The following deficiencies have been observed in these cases:

The site answers on the BCR form they have a system for investigations. On inspection it is noted:

- Investigations only raised for adverse reactions and not laboratory based issues
- Investigations take significantly longer than 30 days for no apparent reason
- Investigations recorded as closed with no investigation performed and no CAPA identified

In regards to the change control system

- Number of significant changes in BCR does not match the number of change controls
- When asked to present documentation for changes made none could be found

Investigations into potentially fraudulent activities not completed in a timely manner and appeared to be dealt with outside of the Trust’s own disciplinary policy. - Personnel left in a position of trust whilst the investigation “stalled”.

The following actions can be taken in these cases:

- In the worst case situation a critical deficiency will be cited and the inspection referred to the IAG for consideration of the issuance of a cease and desist notice.- Usually results in the site being identified for a number of follow up inspections
- Can result in other sites in the same Trust being also inspected
- Can result in referral to MHRA Enforcement group for consideration of criminal prosecution

Why does this happen?

- Naivety or lack of knowledge with regards to the BCR process. Completing the BCR in an “optimistic light”
- Worst case – Deliberate intent to mislead the Agency

To date there have been 4 cease and desist notices issued although many more have been recommended. Just being a large Trust will not provide a reason for not issuing a cease and desist order. It will require the Trust to have in place a robust and timely action plan.

The MHRA have in the past been asked to investigate the lack of a timely supply of components to a patient who died. This investigation involve multiple agencies ie police, H&S, CQc etc

If you identify a deficiency in your organisation you should:

- Formally document the deficiency
- Assess the impact deficiency
- Create an action plan
- Add it to section U, Proposed corrective actions, Of the BCR
- If plan changes notify the Agency
- If you are not sure talk to the MHRA: part of build up of trust between all parties

The site may then be given a rating of conditionally compliant and compliance with the action plan will be assessed at next BCR review.

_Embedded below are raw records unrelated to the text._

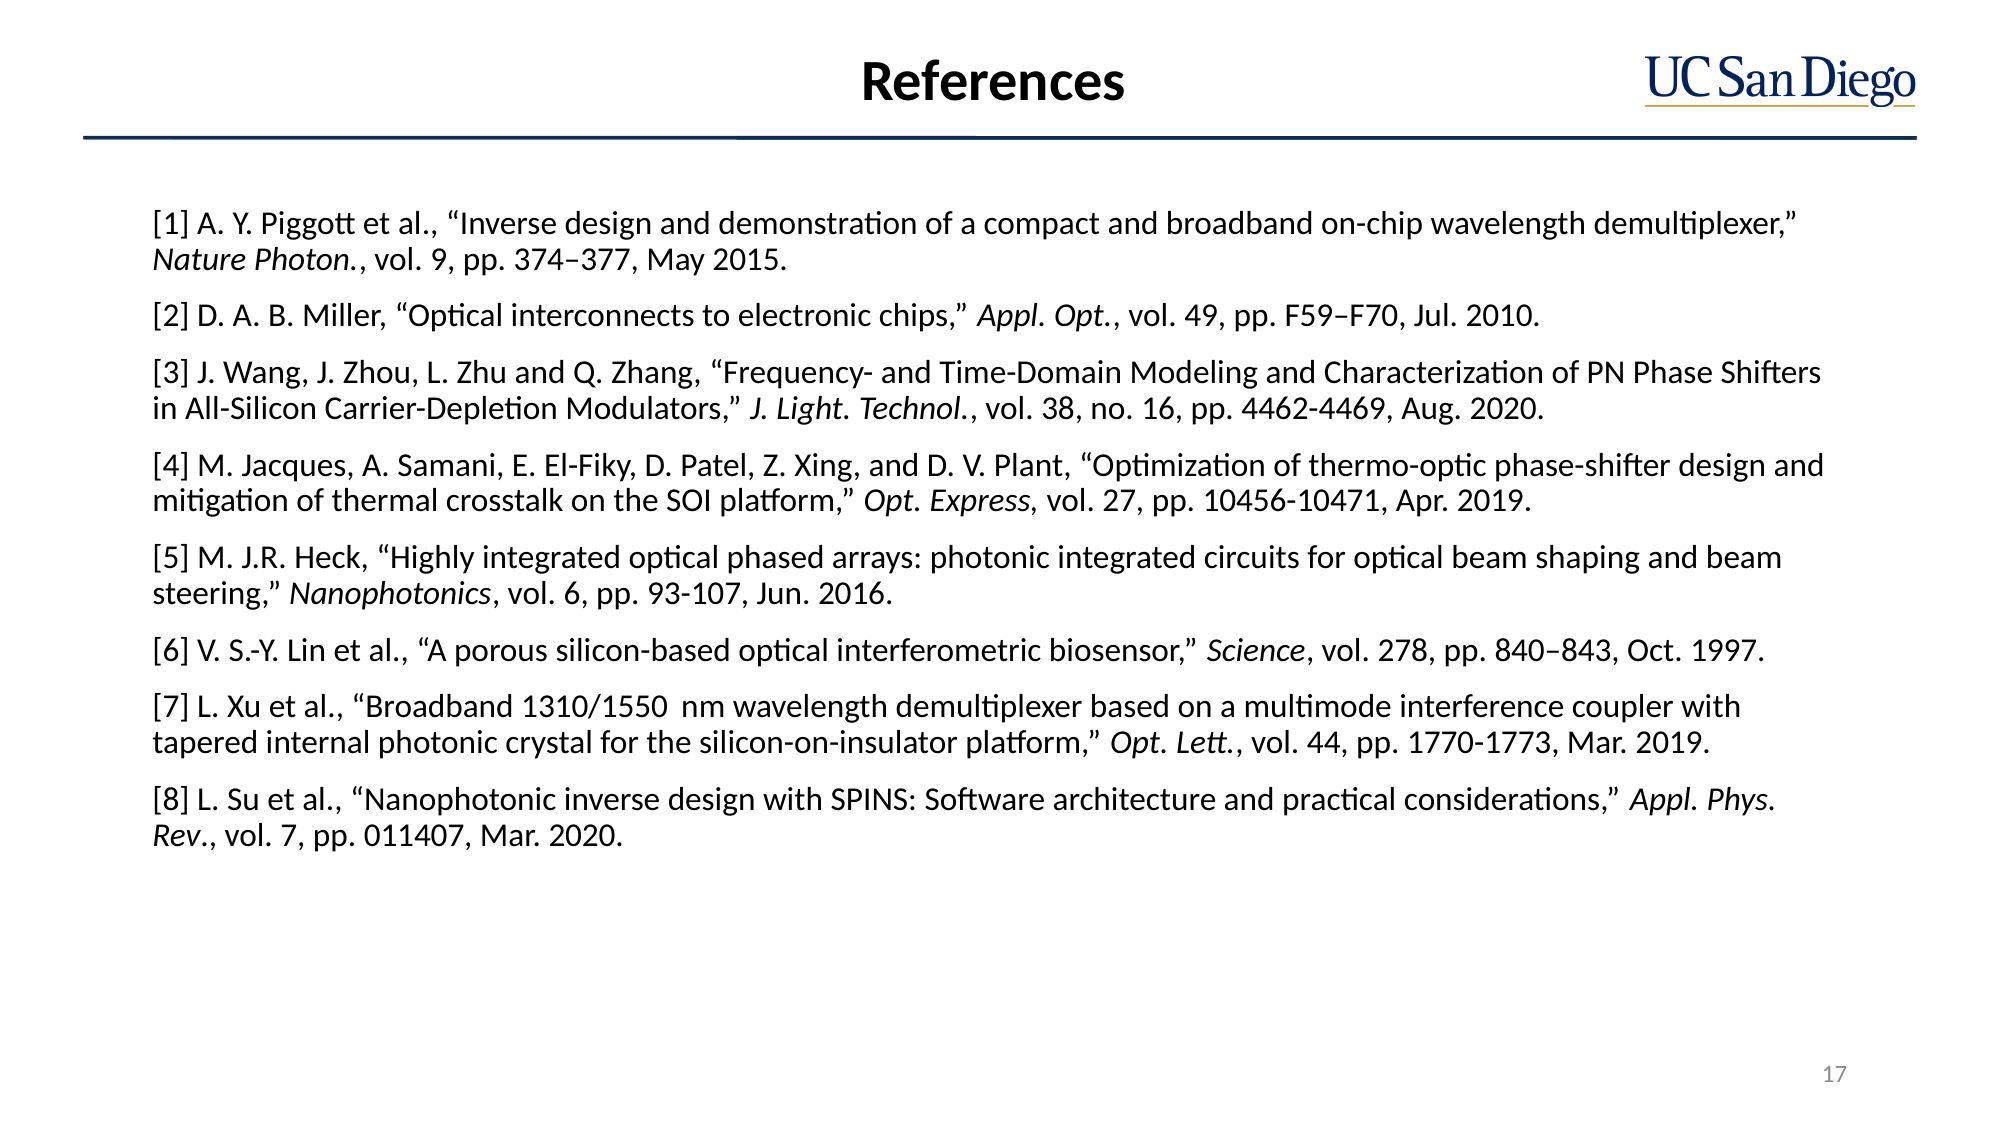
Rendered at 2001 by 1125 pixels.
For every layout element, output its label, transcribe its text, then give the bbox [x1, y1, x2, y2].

list References [345, 42, 1643, 122]
list [1] A. Y. Piggott et al., “Inverse design and demonstration of a compact and broadband on-chip wavelength demultiplexer,” Nature Photon., vol. 9, pp. 374–377, May 2015. [2] D. A. B. Miller, “Optical interconnects to electronic chips,” Appl. Opt., vol. 49, pp. F59–F70, Jul. 2010. [3] J. Wang, J. Zhou, L. Zhu and Q. Zhang, “Frequency- and Time-Domain Modeling and Characterization of PN Phase Shifters in All-Silicon Carrier-Depletion Modulators,” J. Light. Technol., vol. 38, no. 16, pp. 4462-4469, Aug. 2020. [4] M. Jacques, A. Samani, E. El-Fiky, D. Patel, Z. Xing, and D. V. Plant, “Optimization of thermo-optic phase-shifter design and mitigation of thermal crosstalk on the SOI platform,” Opt. Express, vol. 27, pp. 10456-10471, Apr. 2019. [5] M. J.R. Heck, “Highly integrated optical phased arrays: photonic integrated circuits for optical beam shaping and beam steering,” Nanophotonics, vol. 6, pp. 93-107, Jun. 2016. [6] V. S.-Y. Lin et al., “A porous silicon-based optical interferometric biosensor,” Science, vol. 278, pp. 840–843, Oct. 1997. [7] L. Xu et al., “Broadband 1310/1550 nm wavelength demultiplexer based on a multimode interference coupler with tapered internal photonic crystal for the silicon-on-insulator platform,” Opt. Lett., vol. 44, pp. 1770-1773, Mar. 2019. [8] L. Su et al., “Nanophotonic inverse design with SPINS: Software architecture and practical considerations,” Appl. Phys. Rev., vol. 7, pp. 011407, Mar. 2020. [137, 198, 1863, 1014]
picture [1643, 54, 1918, 109]
slide_number 17 [1412, 1042, 1863, 1103]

Common deficiencies at Inspections

Hospital Blood Bank

Data from 38 inspections completed. New categories in the top 10

  1. Self Inspection
    - This is typically a lack of adequate resource to establish an effective and ongoing commitment to performing self inspections.
  2. Computerised Documentation Control
    - In this area there is a misconception on some sites that the computerised system “is the system” rather than the tool.
    - There were also issues of sites either being unfamiliar with the system in place or incorporating inadequate controls within the system to facilitate compliance.

Blood Establishments

Data from 10 inspections completed with new categories in the top ten

  1. Complaints & Recall

    - This relates to various weaknesses in the overall
  2. Process Validation

    - Ensuring that processes are initially validated and then revalidated at defined frequencies, not just in reaction to change
  3. Maintenance of equipment

    - Ensuring that equipment is maintained in a compliant state.
    - Signed back into use after planned and reactive maintenance
    - Missed preventative maintenance and calibrations not adequately addressed
  4. Quality Management

    - Generally a number of concerns regarding the overall quality management system.
    No common theme with respect to specific failure topics

Electronic Issue

A set of FAQs has been developed and will be placed on the MHRA website in the same sections as the EI guidance

Good Practice Guidance

A proposal made to work with the Council of Europe. It has been agreed that the next edition will include 2005/62 but not GMP into the standards section. Potentially this could result in a highly fragmented good practice guide.

Some GMP text will be added in relation to:

- Validation
- Contract management
- Self inspection

Consultation will take place next year which the UK regulatory group will support and include someone currently working in a hospital transfusion laboratory in the review.